#### EXERCISE MATERIALS

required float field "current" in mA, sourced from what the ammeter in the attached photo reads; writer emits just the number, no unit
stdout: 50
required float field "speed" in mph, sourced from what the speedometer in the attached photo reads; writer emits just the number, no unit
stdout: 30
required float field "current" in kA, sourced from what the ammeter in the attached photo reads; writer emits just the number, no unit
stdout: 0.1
==
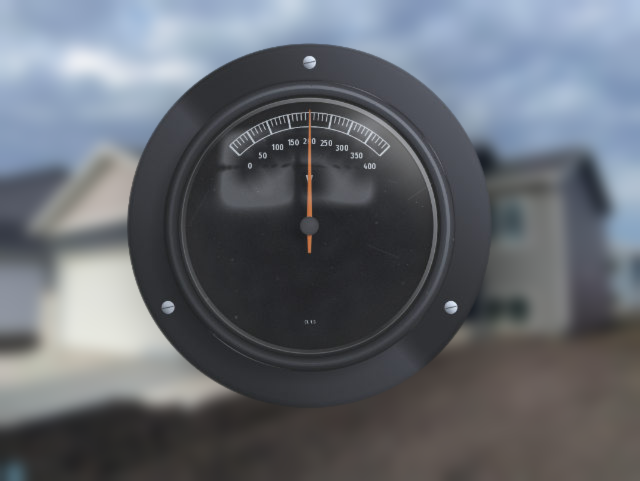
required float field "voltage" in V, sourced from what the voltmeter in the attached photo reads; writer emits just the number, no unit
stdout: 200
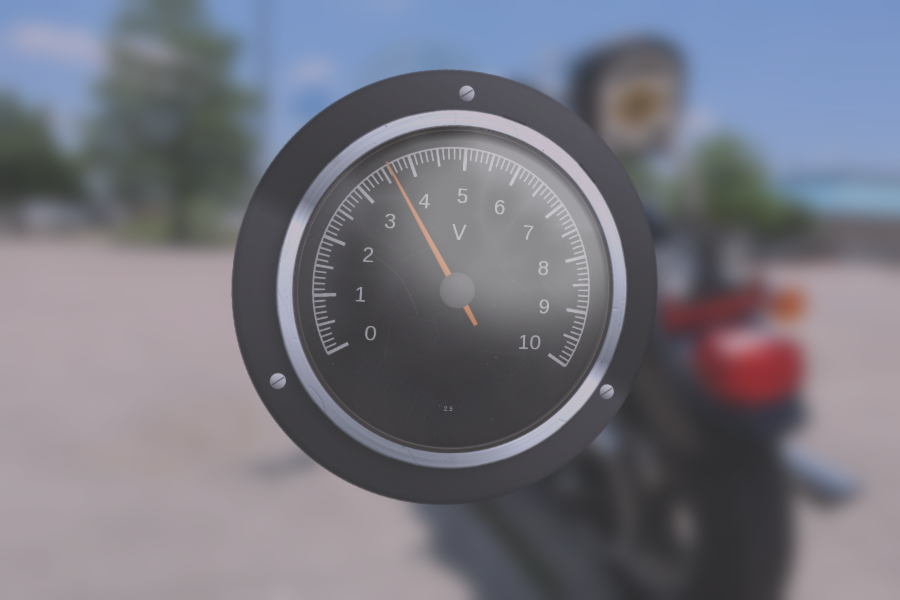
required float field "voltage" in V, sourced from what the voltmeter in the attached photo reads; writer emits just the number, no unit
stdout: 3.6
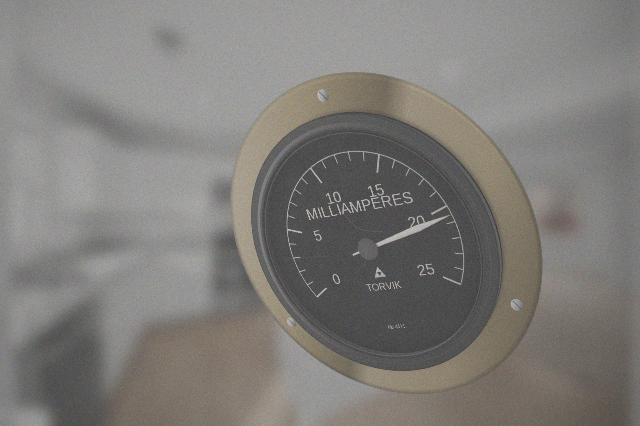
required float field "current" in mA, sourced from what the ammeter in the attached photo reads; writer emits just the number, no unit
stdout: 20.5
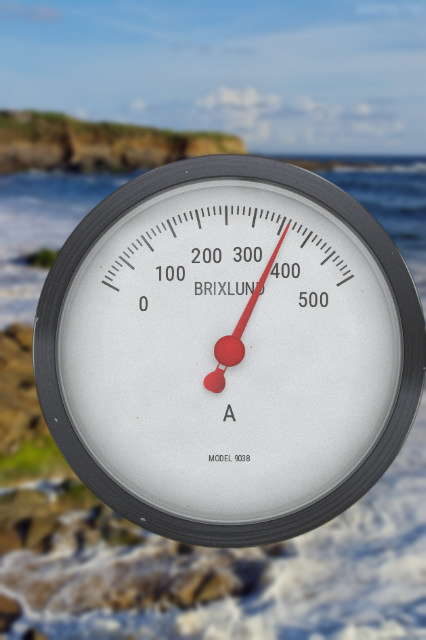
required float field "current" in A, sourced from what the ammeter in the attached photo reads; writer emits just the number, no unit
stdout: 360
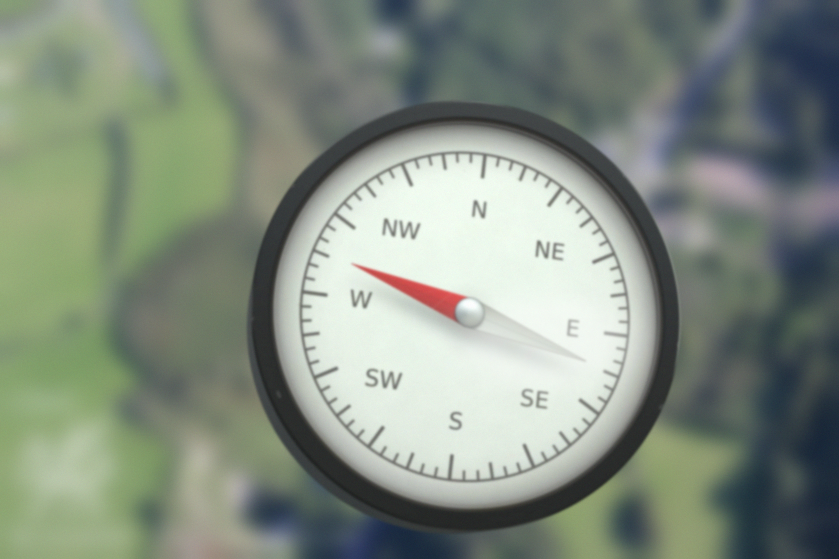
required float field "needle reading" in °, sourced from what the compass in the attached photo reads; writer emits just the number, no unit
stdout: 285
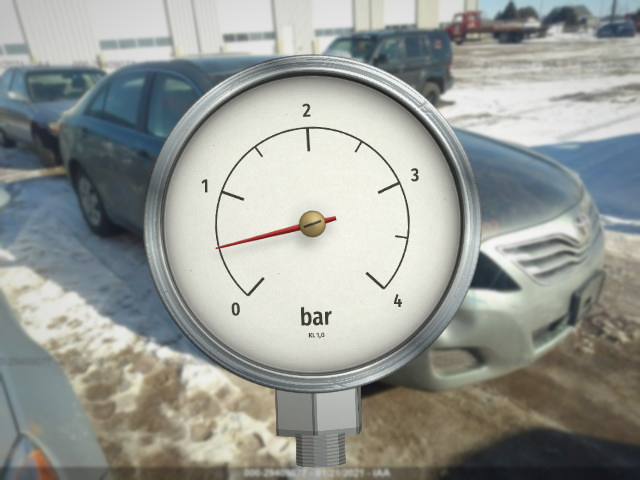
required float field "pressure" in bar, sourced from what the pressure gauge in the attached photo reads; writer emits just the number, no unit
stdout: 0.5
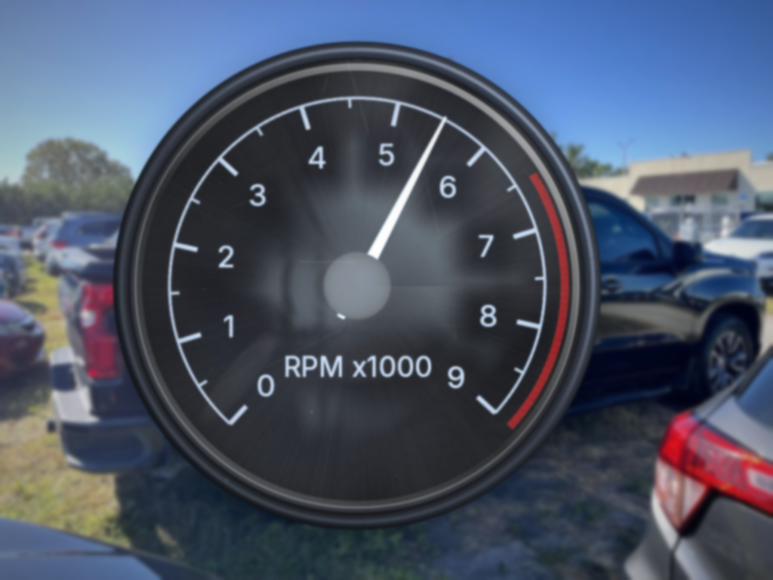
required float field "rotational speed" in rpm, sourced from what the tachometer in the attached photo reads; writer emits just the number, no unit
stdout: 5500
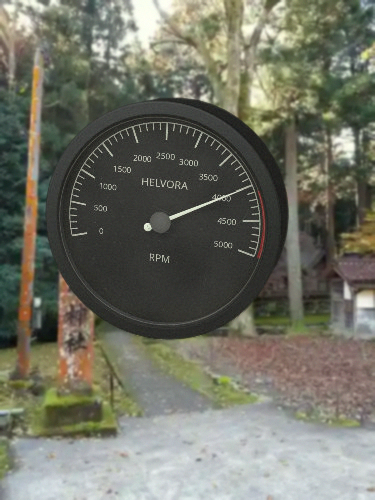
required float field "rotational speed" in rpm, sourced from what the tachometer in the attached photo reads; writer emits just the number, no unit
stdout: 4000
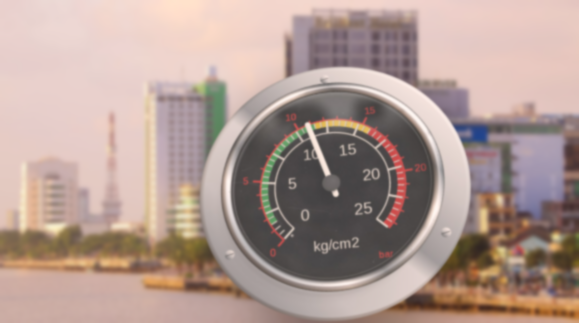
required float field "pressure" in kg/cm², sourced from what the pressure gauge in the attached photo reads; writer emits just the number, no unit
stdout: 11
* * *
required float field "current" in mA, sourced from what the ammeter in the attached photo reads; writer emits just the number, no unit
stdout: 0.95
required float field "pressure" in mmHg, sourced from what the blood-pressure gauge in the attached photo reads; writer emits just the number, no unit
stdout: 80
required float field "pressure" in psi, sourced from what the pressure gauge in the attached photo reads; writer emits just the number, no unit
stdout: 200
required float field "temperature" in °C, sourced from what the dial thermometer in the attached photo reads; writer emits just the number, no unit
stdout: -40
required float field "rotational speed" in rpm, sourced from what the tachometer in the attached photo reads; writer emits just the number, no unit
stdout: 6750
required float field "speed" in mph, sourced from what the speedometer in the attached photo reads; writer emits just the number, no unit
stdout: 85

#### WHAT TO WORK ON
Rewrite the stretch of lines from the one containing "in °C, sourced" through the one containing "stdout: 6750", substituting "mandatory" for "required" and leaving all other text unchanged.

#### YOUR SOLUTION
mandatory float field "temperature" in °C, sourced from what the dial thermometer in the attached photo reads; writer emits just the number, no unit
stdout: -40
mandatory float field "rotational speed" in rpm, sourced from what the tachometer in the attached photo reads; writer emits just the number, no unit
stdout: 6750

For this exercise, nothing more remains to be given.